Very large cache lines (4 KB): Sequential access would be extremely efficient -- one fetch loads 4 KB of data. But any access to a different region of memory would evict 4 KB of cached data, even if only a few bytes were needed. Random access patterns would be catastrophic: each access wastes almost the entire 4 KB line. Cache "thrashing" (evicting useful data to make room) would be severe because fewer lines fit in the cache.
The 64-byte sweet spot balances these concerns: it is large enough to exploit spatial locality for sequential patterns (8 doubles per line) but small enough that random accesses do not waste excessive bandwidth or evict too much useful data.
13. Short Answers¶
- To balance speed and capacity of memory
- Data found in cache
- Data must be fetched from lower memory
- Block of memory transferred between cache and RAM
- Recently used data reused again
- Nearby memory accessed together
- Contiguous memory improves cache efficiency
- Eight
14. Summary¶
- The memory hierarchy organizes storage into layers of different speeds and capacities.
- Registers and caches are extremely fast but small; RAM and disk are large but slower.
- Data moves between levels in cache lines, typically 64 bytes.
- Programs benefit from temporal locality and spatial locality.
- Sequential memory access is faster because cache lines preload nearby data.
- Python objects are scattered in memory, reducing cache efficiency.
- NumPy arrays store contiguous data, enabling much faster numerical computation.
Understanding memory hierarchy and data layout is crucial for designing high-performance programs and efficient numerical algorithms.
Exercises¶
Exercise 1. Draw or describe the memory hierarchy from registers to disk, listing approximate access times for each level.
Solution to Exercise 1
Registers: ~0.3 ns; L1 cache: ~1 ns; L2 cache: ~3-10 ns; L3 cache: ~10-30 ns; RAM: ~50-100 ns; SSD: ~50-150 microseconds; HDD: ~5-10 ms. Each level is roughly 10x slower and 10-100x larger than the one above it.

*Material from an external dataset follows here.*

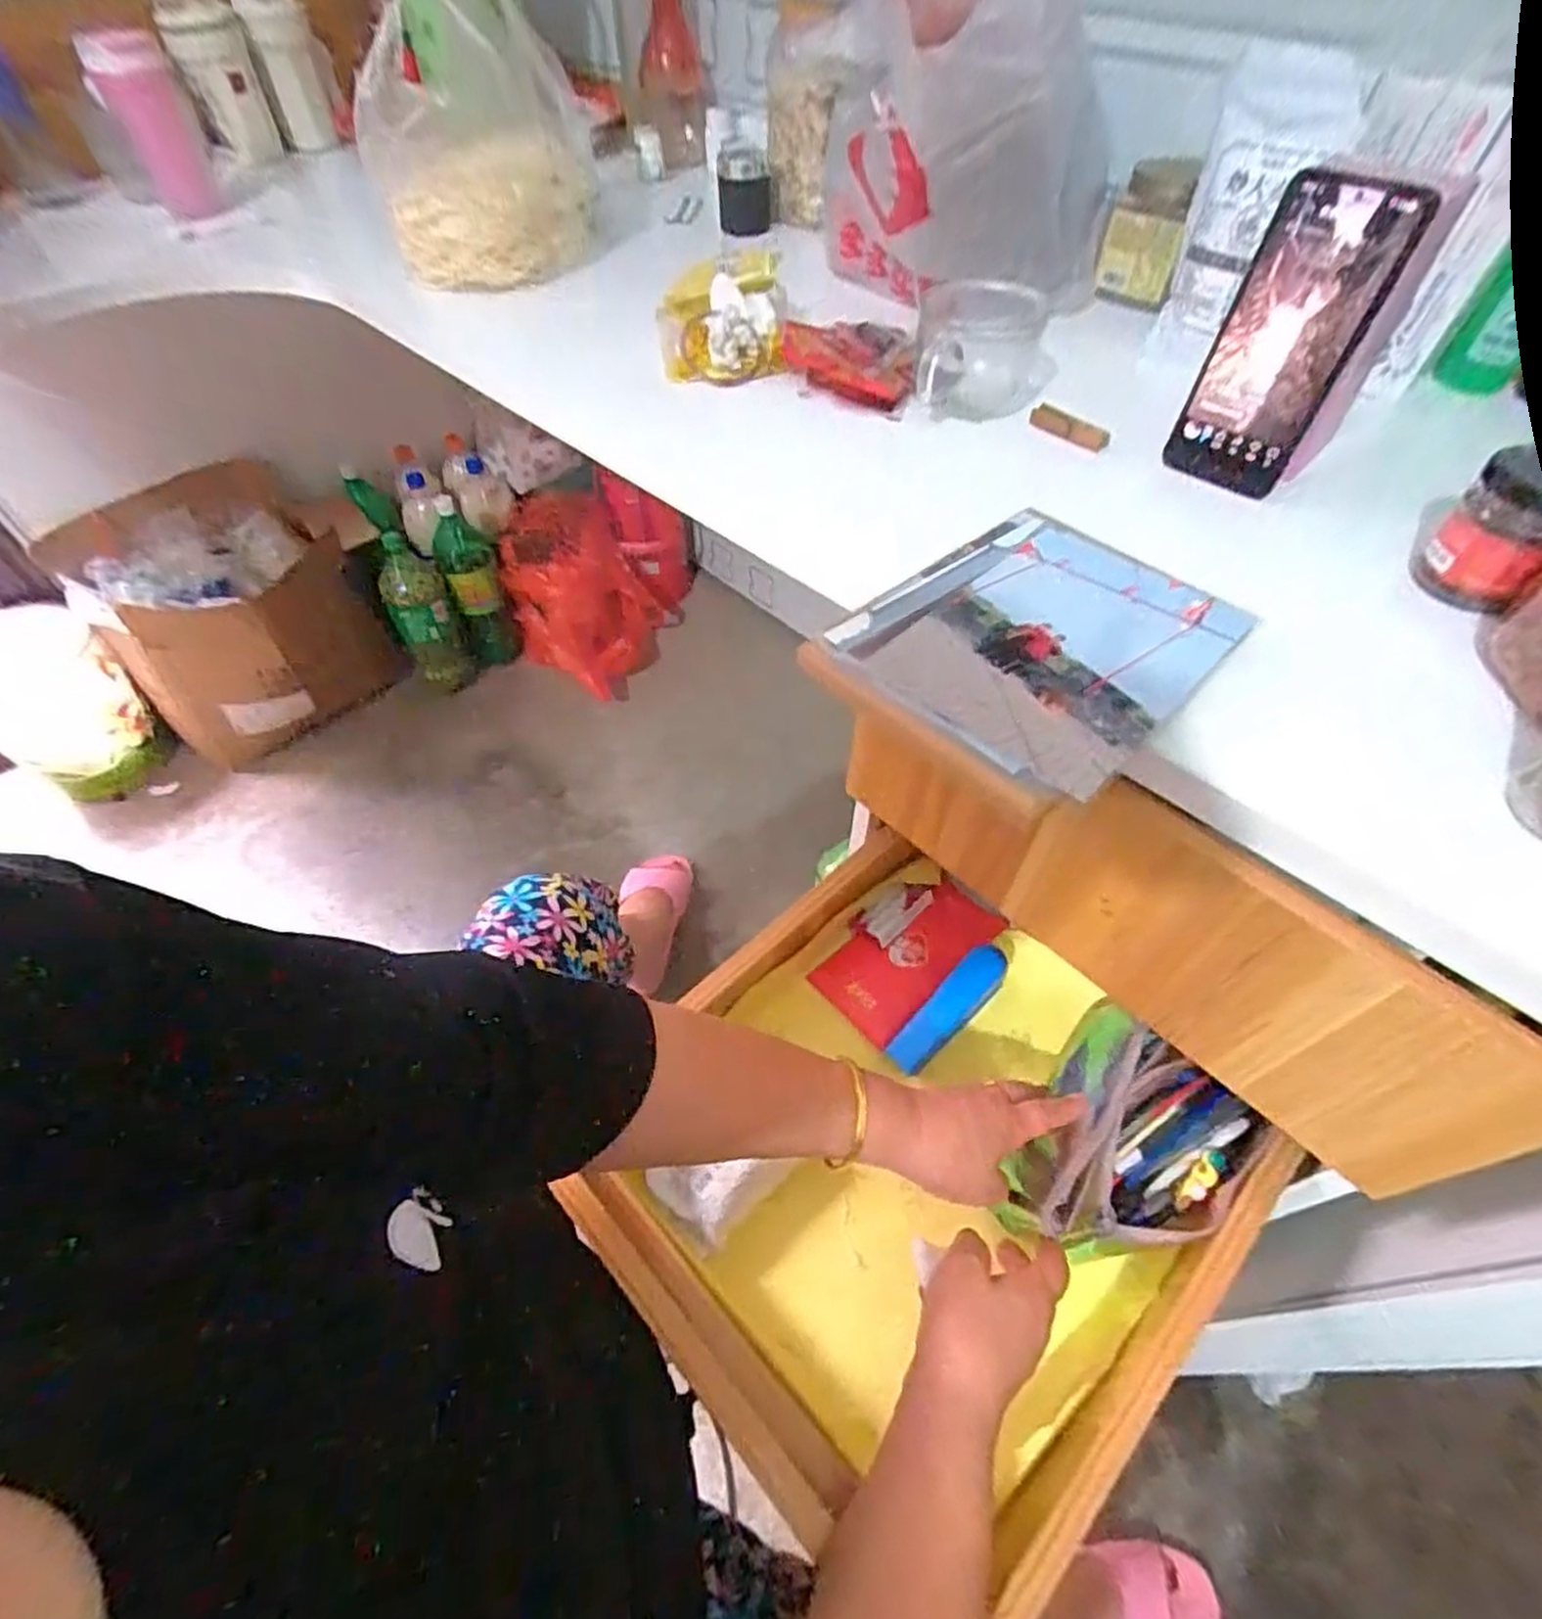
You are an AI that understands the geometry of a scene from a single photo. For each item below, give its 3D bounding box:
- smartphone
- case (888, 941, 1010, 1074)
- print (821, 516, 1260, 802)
[{"bbox_3d":[0.323,-0.292,0.476,0.079,0.166,0.015,36,50,25],"label":"smartphone"},{"bbox_3d":[0.140,0.156,0.586,0.118,0.030,0.030,-43,63,-12],"label":"case"},{"bbox_3d":[0.146,-0.095,0.401,0.181,0.007,0.153,-38,61,-25],"label":"print"}]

Exercise 2. Why is understanding the memory hierarchy important for writing efficient programs.
Solution to Exercise 2
Programs that exhibit good locality (accessing data in patterns that keep frequently used data in cache) can run orders of magnitude faster than those with poor locality. Understanding the hierarchy helps programmers choose appropriate data structures, access patterns, and algorithms.